Whether it is a small wedding or a very large one, planning is required. Preparing for a larger wedding, means you are doing quite a bit more planning, coordinating, and going a few dozen extra miles to be sure every little detail is perfect. We were fortunate that we have staff who is extremely well versed in all things mechanical and electrical, else we would have had a serious emergency the night before the event. We were prepared because we visited the site well in advance to learn what challenges we would face. I cannot emphasize the importance of this enough. We learned the importance of team work. In all, we had 2 DJ’s working the event, as well as a support team of 4 more behind the scenes who were not seen even once. Should we have needed them, they were ready to jump in to action. We also learned the importance of leaving ample time, and including a 20% buffer in that time to allow for last minute changes or little things that pop up. In this case, we planned properly, but it could have just as easily gone sideways had we not scheduled more time than needed.
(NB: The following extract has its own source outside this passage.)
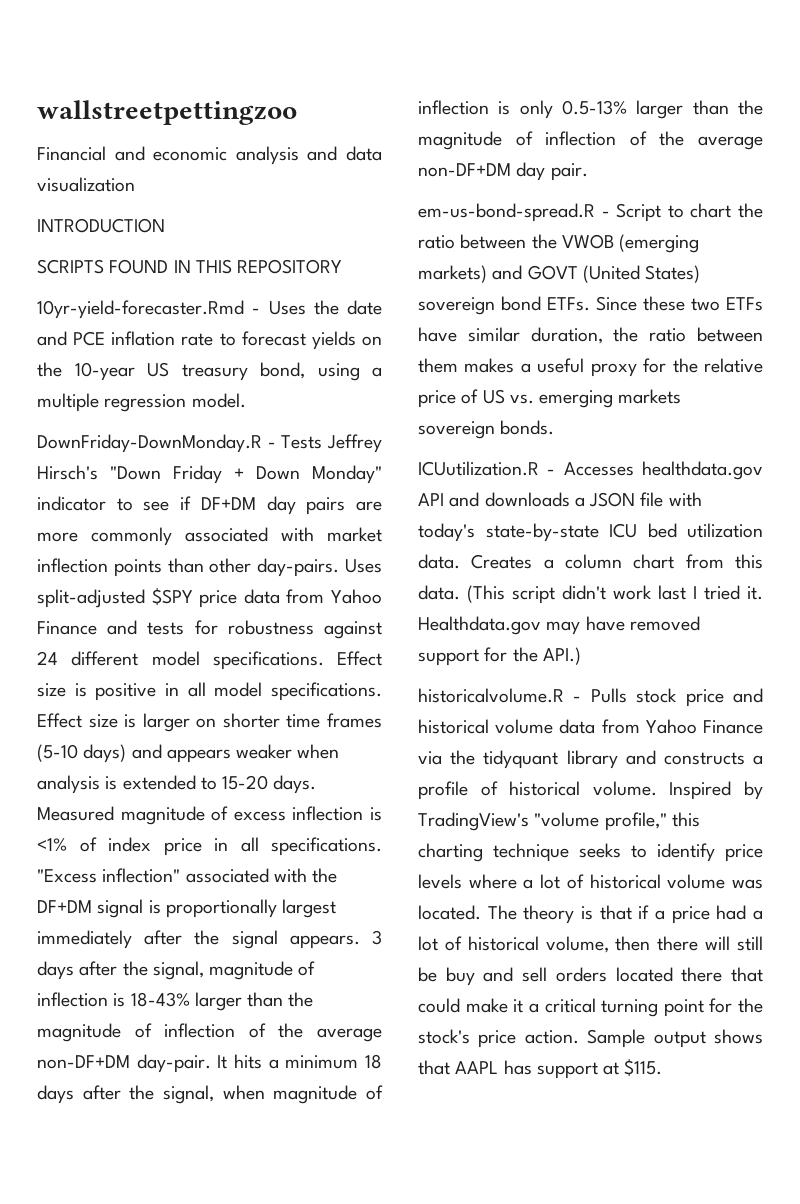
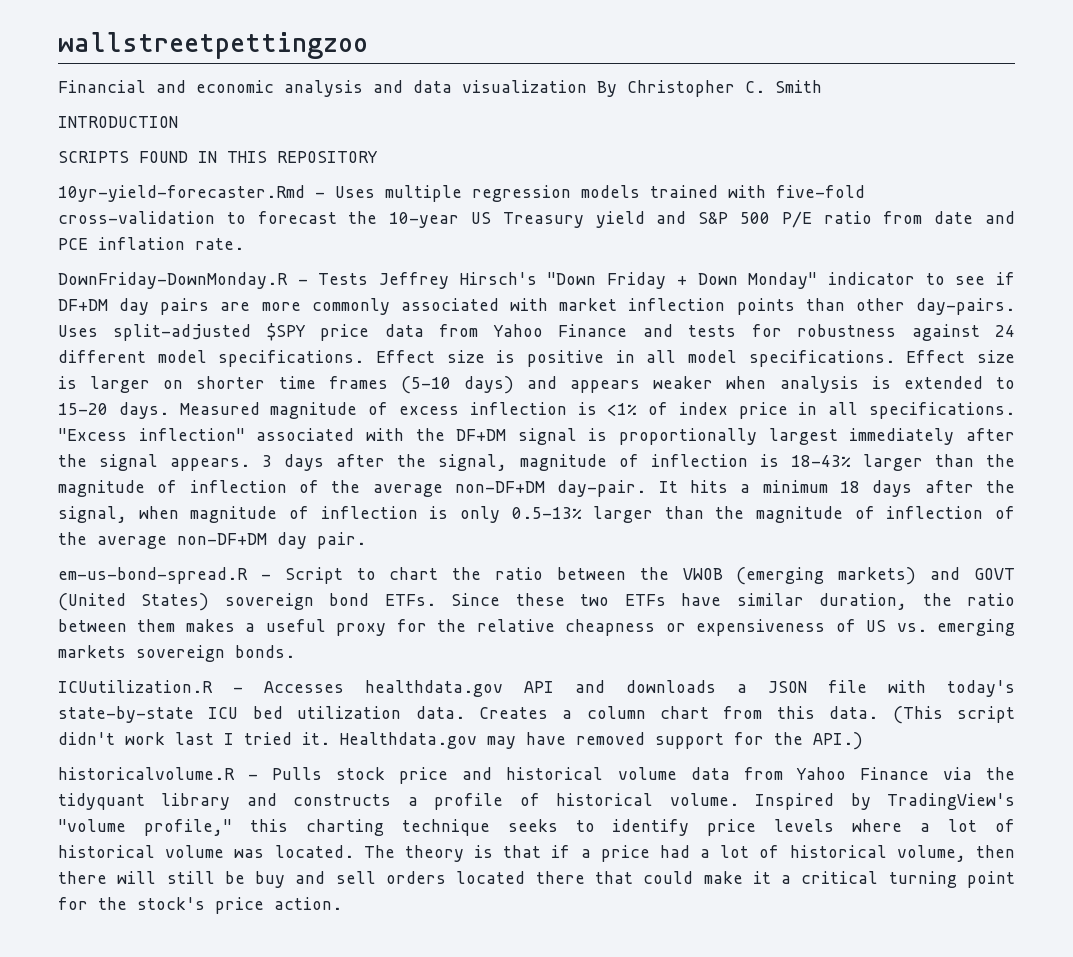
(135, 184) none -> [597,80,822,97] By Christopher C. Smith
[313,300,382,315] [37,331,382,350] [37,362,382,381] [37,393,246,412] the date and PCE inflation rate to forecast yields on the 10-year US treasury bond, using a multiple regression model. -> [385,185,865,202] [58,211,1015,228] [58,237,244,250] multiple regression models trained with five-fold cross-validation to forecast the 10-year US Treasury yield and S&P 500 P/E ratio from date and PCE inflation rate.
[418,390,456,408] price -> [565,619,826,636] cheapness or expensiveness
[587,1029,763,1048] [418,1059,663,1079] Sample output shows that AAPL has support at $115. -> (342, 903) none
The name of the venue we worked for this event was the 23rd Street Armory in Philadelphia, Pa. This location is home to the First Troop Philadelphia City Calvary, and they are the oldest calvary in the United States. These are the men who not only served as George Washington’s bodyguards, but were also his escorts on a little trip he took across the Delaware River in the middle of the night. You may have read about it. It changed the future of our nation. It was truly an honor to work in such an important and historic building. There is a fantastic museum there that chronicles much of the Revolutionary War. While still acting as an active armory, they are also a non-profit historical organization. Consider making a donation to this fantastic group of men, and to our history. Some of the finest men in our history have walked these halls and we owe them much more than we can every repay them.